# TRECHO DO TEXTO
___
Em uma decisão de 86 páginas, o ministro ressaltou que está assegurada a vigência das patentes por 20 anos (invenção) e 15 anos (modelo de utilidade), contados das datas dos respectivos depósitos. De acordo com a lei de 1996, patentes têm prazo de 15 anos a 20 anos, tempo contado a partir da data do pedido feito ao Instituto Nacional da Propriedade Industrial (Inpi). Depois desse período, podem ser feitas "cópias" de medicamentos, equipamentos e outras invenções livremente.
A polêmica, porém, está em torno de uma regra da mesma lei que determina que o prazo de vigência da patente não será inferior a dez anos, no caso de invenções, e de sete anos para modelos de utilidade (atualizações de algo já existente), prazo contado a partir da concessão pelo Inpi. Como não há prazo para que o instituto conceda a patente, não há como saber quando a proteção cairá e muitas invenções acabam protegidas para além de duas décadas, prazo padrão no resto do mundo.
"Considerando que o parágrafo único do art. 40 da LPI está vigente há 25 anos e já produziu amplos efeitos, por razões de segurança jurídica e excepcional interesse social, proponho a modulação dos efeitos da declaração de inconstitucionalidade, conferindo a ela efeito ex nunc, ou seja, a partir da publicação da ata deste julgamento", ressaltou Toffoli.
O presidente da FarmaBrasil, Reginaldo Arcuri, elogiou a decisão do ministro. "A liminar corrige uma distorção na legislação e é um importante avanço, com certeza. Espero agora que o plenário confirme essa decisão, o que vai facilitar a competição no setor farmacêutico e aumentar o acesso da população a medicamentos modernos a preços mais baixos", disse.
___
# LISTA DE ATIVIDADES
A) Liste tudo o que, segundo o texto sobre patentes, pode ser copiado livremente depois do período de proteção.
B) Dê continuidade ao texto sobre patentes a partir do ponto em que ele termina.

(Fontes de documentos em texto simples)
___
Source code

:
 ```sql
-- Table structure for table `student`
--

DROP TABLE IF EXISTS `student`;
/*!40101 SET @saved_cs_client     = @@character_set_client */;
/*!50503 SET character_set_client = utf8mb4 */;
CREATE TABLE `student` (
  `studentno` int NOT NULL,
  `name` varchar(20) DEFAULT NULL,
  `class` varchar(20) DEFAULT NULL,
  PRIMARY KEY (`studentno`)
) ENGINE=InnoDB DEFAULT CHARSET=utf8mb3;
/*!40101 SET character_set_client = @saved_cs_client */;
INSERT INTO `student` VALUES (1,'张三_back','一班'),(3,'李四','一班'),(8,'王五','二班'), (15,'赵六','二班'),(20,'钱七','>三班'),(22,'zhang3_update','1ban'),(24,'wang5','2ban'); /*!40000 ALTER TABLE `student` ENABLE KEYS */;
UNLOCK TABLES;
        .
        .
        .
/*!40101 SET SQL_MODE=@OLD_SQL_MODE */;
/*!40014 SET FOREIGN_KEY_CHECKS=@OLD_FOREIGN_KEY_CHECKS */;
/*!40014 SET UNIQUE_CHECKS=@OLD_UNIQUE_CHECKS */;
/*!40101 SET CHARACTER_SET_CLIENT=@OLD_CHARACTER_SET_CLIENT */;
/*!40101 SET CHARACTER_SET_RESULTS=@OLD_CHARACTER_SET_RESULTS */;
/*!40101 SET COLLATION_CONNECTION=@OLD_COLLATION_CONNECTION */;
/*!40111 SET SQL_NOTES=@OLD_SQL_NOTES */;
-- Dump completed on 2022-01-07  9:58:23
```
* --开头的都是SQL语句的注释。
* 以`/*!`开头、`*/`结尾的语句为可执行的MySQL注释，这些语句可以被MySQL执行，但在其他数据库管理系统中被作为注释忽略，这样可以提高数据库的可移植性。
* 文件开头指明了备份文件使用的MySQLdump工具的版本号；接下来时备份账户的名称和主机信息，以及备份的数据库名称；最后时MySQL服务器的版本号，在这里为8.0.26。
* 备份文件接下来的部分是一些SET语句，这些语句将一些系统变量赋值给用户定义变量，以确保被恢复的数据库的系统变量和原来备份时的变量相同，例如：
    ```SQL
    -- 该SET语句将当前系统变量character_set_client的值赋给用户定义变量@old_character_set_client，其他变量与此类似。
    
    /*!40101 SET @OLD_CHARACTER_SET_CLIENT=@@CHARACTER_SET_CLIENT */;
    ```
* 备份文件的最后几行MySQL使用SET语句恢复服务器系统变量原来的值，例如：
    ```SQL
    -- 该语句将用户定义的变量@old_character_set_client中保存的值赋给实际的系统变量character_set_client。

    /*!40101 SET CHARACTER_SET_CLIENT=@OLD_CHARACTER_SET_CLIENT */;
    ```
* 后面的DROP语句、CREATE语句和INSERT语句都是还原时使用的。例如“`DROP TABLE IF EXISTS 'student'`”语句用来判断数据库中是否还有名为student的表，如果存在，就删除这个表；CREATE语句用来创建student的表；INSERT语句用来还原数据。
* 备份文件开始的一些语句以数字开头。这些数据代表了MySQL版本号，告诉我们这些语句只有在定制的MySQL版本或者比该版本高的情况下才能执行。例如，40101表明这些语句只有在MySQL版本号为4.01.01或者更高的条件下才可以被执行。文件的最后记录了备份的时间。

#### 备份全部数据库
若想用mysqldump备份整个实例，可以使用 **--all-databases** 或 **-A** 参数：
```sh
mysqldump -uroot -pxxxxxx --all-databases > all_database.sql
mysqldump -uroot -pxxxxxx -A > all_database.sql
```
___
# RESPOSTAS ESPERADAS
A) Medicamentos, equipamentos e outras invenções.

B)
<b>Medicamentos</b>
Ao pedir a liminar ao STF, o procurador-geral da República, Augusto Aras, alegou que a medida é essencial para a contenção da Covid-19 no País, citando o caso de um medicamento que vem sendo testado para combater a doença e que teve a sua patente renovada recentemente. "Há, inclusive, fórmula fabricada com exclusividade por laboratório japonês (favipiravir), cuja patente já deveria ter expirado no Brasil, mas foi estendida até 2023, e que está em fase de estudos científicos sobre os potenciais efeitos contra o novo coronavírus", afirmou o chefe do Ministério Público Federal.
"Enquanto não expirada a vigência de patentes de grandes laboratórios, a indústria farmacêutica ficará impedida de produzir medicamentos genéricos contra o novo coronavírus e suas atuais e futuras variantes", argumentou Aras.
No pedido de liminar, Aras citou pelo menos 74 medicamentos que tiveram prorrogação de prazo com fundamento nesse dispositivo da lei, como medicamentos para o tratamento de câncer, HIV, diabetes e hepatites virais. É o caso, por exemplo, do medicamento Victoza (liraglutida), utilizado no tratamento de diabetes tipo 2. O pedido de patente foi feito em 1997, mas a concessão pelo INPI só se deu 20 anos depois, em 2017. Com a regra que determina os 10 anos de vigência a partir da concessão, a patente desse medicamento só cairá em 2027.
Segundo a PGR, um estudo da Universidade Federal do Rio de Janeiro (UFRJ) identificou que entre 2014 e 2018 o governo federal gastou R$ 10,6 bilhões, ou R$ 1,9 bilhão ao ano, com nove medicamentos que teriam a patente expirada entre 2010 e 2019, mas que tiveram prorrogações de até oito anos.